DOCUMENT SECTION:

+++

The explicit two-step form (with_sqlite then db |> migrate_to_latest()) stays available for tools / CI that want to inspect state before migrating.

Cost on a fully-up-to-date DB is a few cheap reads — CREATE TABLE IF NOT EXISTS is a no-op on the existing audit table, plus a COUNT(*) adoption probe and a MAX(version) lookup. Microseconds total. Safe to call every startup.

7.9.44.3. Inspection: pure reads, no side effects

Three functions answer “what’s the migration state?” without running anything:

db |> current_schema_version()    // int (0 if no audit table yet)
db |> pending_migrations()        // array<PendingMigration>
db |> migration_history()         // array<MigrationRecord>

All three never create the audit table, never write a row, never run a migration. Safe to call from mytool db status against a brand-new DB. Result-bound try_* siblings exist for tools that want explicit error handling.

Description sourcing differs by call:

  • pending_migrations reads from the annotation (current code; reflects what will be).

  • migration_history reads from the audit row (frozen at apply-time; reflects what was).

So editing a description on an already-shipped migration is a no-op for any DB that’s already past it — the audit row keeps the old text. Fresh installs pick up the new text on first apply.

7.9.44.4. Typed ALTER: when daslang has enough info to validate

Migrations 2 and 3 above use the typed surface in daslib/sqlite_boost:

db |> add_column(type<T>, "Field" [, defaultLit])
db |> create_index(type<T>, "Field" | ("A","B") [, "name"])
db |> create_unique_index(type<T>, ... same shape ...)
db |> drop_index_if_exists("name")

Field selectors are string literals, not .Field syntax: gen2’s parser only accepts .Field inside an _sql {...} block. Plain call sites pass explicit string field names — the same convention [sql_index(fields="A")] already uses.

What the typed forms buy you:

  1. Compile-time field-name checks. add_column(type<T>, "Emial") fails at compile time, not on the user’s DB at startup.

  2. Type-derived NOT NULL. Forgetting NOT NULL + DEFAULT used to mean existing rows panic on the next read after the migration. The macro derives nullability from Option<> wrapping and refuses to ADD a non-nullable column without a literal default.

+++

EXCERPTED RECORDS:

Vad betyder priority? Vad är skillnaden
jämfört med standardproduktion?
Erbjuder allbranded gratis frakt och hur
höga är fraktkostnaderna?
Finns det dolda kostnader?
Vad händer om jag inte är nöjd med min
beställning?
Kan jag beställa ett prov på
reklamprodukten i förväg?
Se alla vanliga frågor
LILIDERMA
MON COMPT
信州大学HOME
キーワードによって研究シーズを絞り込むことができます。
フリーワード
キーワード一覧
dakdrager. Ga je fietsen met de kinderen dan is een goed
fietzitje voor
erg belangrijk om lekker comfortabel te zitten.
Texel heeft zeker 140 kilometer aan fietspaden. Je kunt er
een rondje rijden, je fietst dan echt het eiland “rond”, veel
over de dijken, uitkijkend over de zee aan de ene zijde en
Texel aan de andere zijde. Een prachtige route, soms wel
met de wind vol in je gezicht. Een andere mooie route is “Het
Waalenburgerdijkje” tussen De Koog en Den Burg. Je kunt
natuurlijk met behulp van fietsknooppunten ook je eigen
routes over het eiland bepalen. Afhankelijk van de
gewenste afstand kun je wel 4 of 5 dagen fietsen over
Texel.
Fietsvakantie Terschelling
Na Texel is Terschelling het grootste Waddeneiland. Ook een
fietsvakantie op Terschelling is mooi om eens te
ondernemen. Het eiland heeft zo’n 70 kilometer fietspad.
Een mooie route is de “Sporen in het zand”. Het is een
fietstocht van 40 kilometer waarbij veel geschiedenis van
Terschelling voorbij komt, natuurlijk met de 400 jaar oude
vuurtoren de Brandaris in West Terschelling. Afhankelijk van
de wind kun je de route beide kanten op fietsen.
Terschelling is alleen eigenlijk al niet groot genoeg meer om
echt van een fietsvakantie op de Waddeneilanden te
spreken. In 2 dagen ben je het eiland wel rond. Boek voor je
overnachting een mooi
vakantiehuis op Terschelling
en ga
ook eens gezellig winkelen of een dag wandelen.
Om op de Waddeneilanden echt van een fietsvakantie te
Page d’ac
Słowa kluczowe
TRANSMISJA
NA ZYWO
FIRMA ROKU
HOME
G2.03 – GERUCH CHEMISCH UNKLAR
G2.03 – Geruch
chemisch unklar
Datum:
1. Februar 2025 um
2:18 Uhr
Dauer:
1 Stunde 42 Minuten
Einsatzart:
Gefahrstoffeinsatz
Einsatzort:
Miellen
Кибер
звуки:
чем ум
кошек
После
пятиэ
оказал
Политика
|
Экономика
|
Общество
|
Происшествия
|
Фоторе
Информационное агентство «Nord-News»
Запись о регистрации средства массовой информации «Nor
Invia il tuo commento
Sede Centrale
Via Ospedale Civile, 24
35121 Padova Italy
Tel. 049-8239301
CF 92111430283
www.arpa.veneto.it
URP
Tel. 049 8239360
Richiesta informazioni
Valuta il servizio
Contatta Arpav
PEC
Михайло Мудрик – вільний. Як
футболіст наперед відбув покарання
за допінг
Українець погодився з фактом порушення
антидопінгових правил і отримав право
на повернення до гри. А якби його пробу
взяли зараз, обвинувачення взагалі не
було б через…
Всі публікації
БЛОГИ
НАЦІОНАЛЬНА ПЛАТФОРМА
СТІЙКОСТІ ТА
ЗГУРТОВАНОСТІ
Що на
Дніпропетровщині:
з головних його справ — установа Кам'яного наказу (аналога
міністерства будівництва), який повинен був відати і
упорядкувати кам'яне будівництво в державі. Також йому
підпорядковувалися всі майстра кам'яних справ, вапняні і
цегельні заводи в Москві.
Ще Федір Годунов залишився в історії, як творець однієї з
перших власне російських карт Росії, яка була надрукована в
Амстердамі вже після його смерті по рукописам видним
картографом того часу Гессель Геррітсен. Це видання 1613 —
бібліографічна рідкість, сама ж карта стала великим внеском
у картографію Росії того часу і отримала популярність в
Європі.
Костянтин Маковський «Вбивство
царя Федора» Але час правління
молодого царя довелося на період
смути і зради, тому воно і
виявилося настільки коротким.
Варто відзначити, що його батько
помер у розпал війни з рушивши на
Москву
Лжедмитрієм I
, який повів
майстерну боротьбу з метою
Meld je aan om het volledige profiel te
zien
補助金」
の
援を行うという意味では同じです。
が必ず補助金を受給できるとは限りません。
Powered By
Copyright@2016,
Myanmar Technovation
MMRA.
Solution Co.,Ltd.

+++

USING THE INFORMATION:
a: According to the database migration excerpt, where does migration_history get its descriptions from?
b: Retype the database migration excerpt from "All three never" up to and including "reflects what was).", with no changes.
The items have no connection to the database migration excerpt.

ANSWERS FOR THIS EXERCISE:
a: It reads them from the audit row, which is frozen at apply-time and reflects what was.

b:
All three never create the audit table, never write a row, never run a migration. Safe to call from mytool db status against a brand-new DB. Result-bound try_* siblings exist for tools that want explicit error handling.

Description sourcing differs by call:

  • pending_migrations reads from the annotation (current code; reflects what will be).

  • migration_history reads from the audit row (frozen at apply-time; reflects what was).